Профессор оказался на вид внушительнее, чем он себе представлял. Недостаток роста восполняла выправка, как на параде, и гордая посадка головы — можно было оробеть от его вельможного вида, от почтенных седин. Даже улыбаясь, он сохранял дистанцию и не терял суровости черт.
— Вы теперь не просто «интересный случай», вы — «казус». До сих пор никто не дал ему правдоподобного объяснения, ни у нас, ни за границей. При прямом попадании молнии человек погибает мгновенно… ну или через десять-пятнадцать минут. В редчайших случаях остается лежать в параличе, немой или слепой. А с вами — сплошные загадки, час от часу не легче. Мы еще не выяснили, благодаря какому рефлексу вы не раскрывали рот целых двадцать три дня и вас надо было кормить искусственно. Возможно, вас заставила открыть рот необходимость удалить зубы, которые уже не держались в деснах. Мы намеревались сделать вам протезы, чтобы вы могли есть и, что очень важно, нормально говорить. Но пока ничего сделать нельзя, рентген показывает, что у вас режутся новые зубы, полный набор в два ряда.
— Не может быть! — прошепелявил он в изумлении.

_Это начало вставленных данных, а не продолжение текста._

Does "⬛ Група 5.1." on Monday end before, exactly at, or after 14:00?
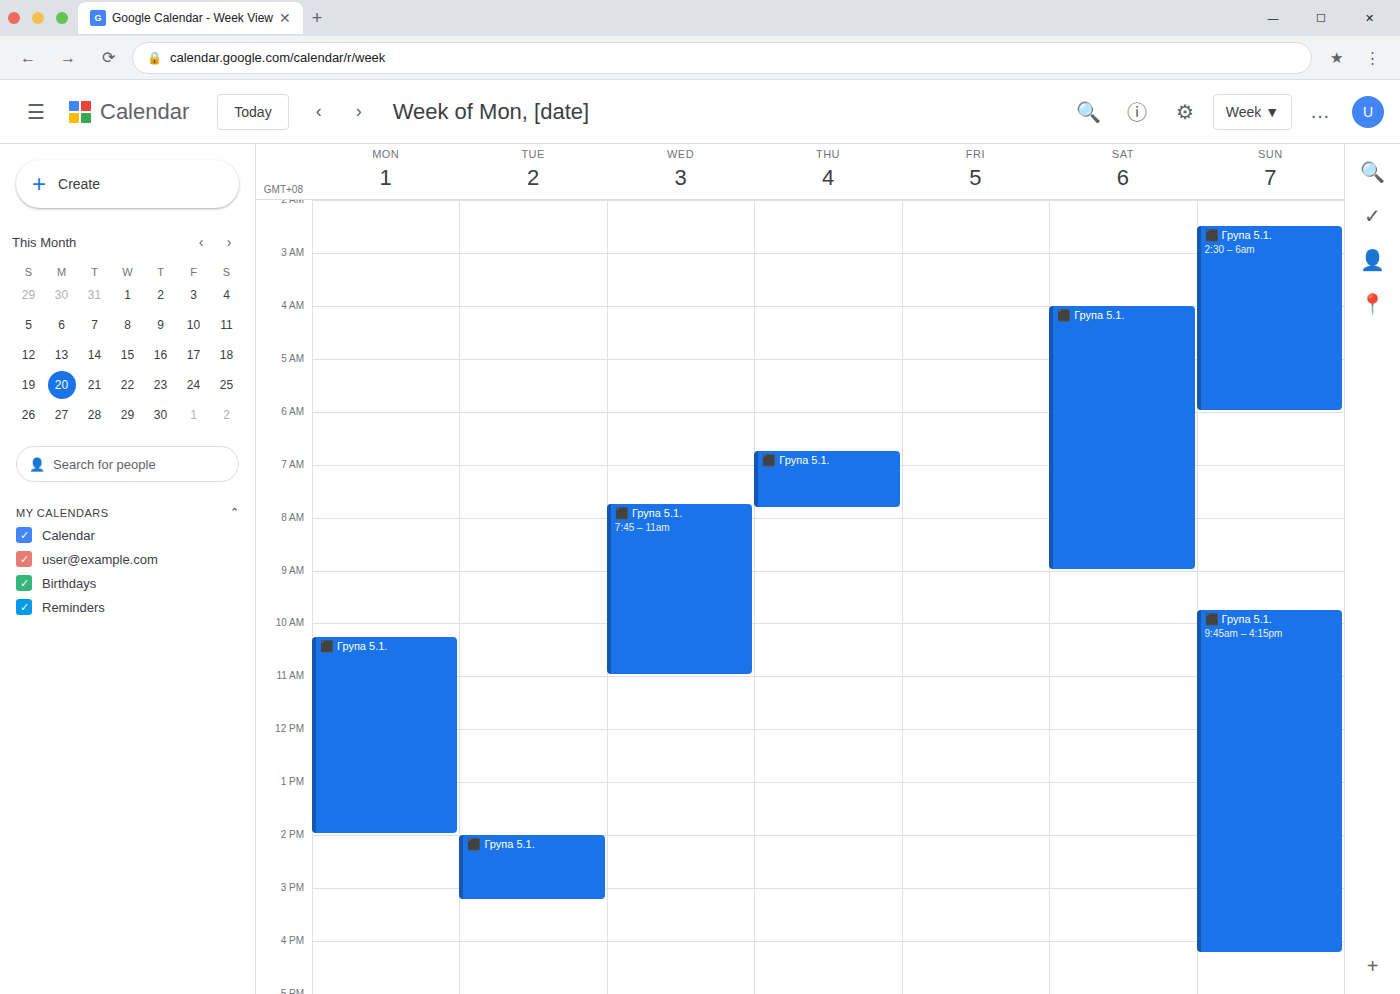
14:00 -- exactly at 14:00, on the 14:00 line.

— То же самое говорят в один голос все терапевты и дантисты: что этого просто-напросто не может быть. Но рентген не оставляет сомнений. Одним словом, казус. Больше и речи нет о «живом мертвеце», тут совсем другое, но что именно, нам еще не ведомо.
«Надо поосторожнее, не сделать бы какой ошибки, чтобы они меня не разоблачили. Не сегодня завтра начнут выпытывать имя, адрес, профессию. Но, в сущности, чего мне бояться? Я же ничего не сделал. Ни одна душа не знает ни про белый конверт, ни про голубой». И, однако же, он хотел во что бы то ни стало сохранить анонимность, остаться на уровне пожатия чужого пальца в ответ на вопрос: «Вы меня слышите?» К счастью, пока что, без зубов, он говорил плохо. Пока что легко будет притворяться и комкать даже те немногие слова, которые у него получались… А вдруг его попросят что-нибудь написать? Он, словно в первый раз, пристально взглянул на свою правую руку. Кожа была гладкая и явно начинала наливаться свежестью. Он тщательно ощупал левой рукой правую, двумя пальцами потрогал бицепс. Вот это да! Неужели полный, чуть ли не четырехнедельный отдых и питательные растворы, которые ему вводили в вену… «Молодой мужик, в соку!» Так сказала санитарка. А днем раньше он услышал осторожный скрип двери, шаги и шепот дежурного врача: «Тихо, не разбудите». И вслед за тем чужой, приглушенный голос: «Нет, не он… Хотя все же надо будет взглянуть на него без бороды… Мы-то ищем студента, не старше двадцати двух лет, а этому будет, пожалуй, под сорок…» Он почему-то вспомнил грозу.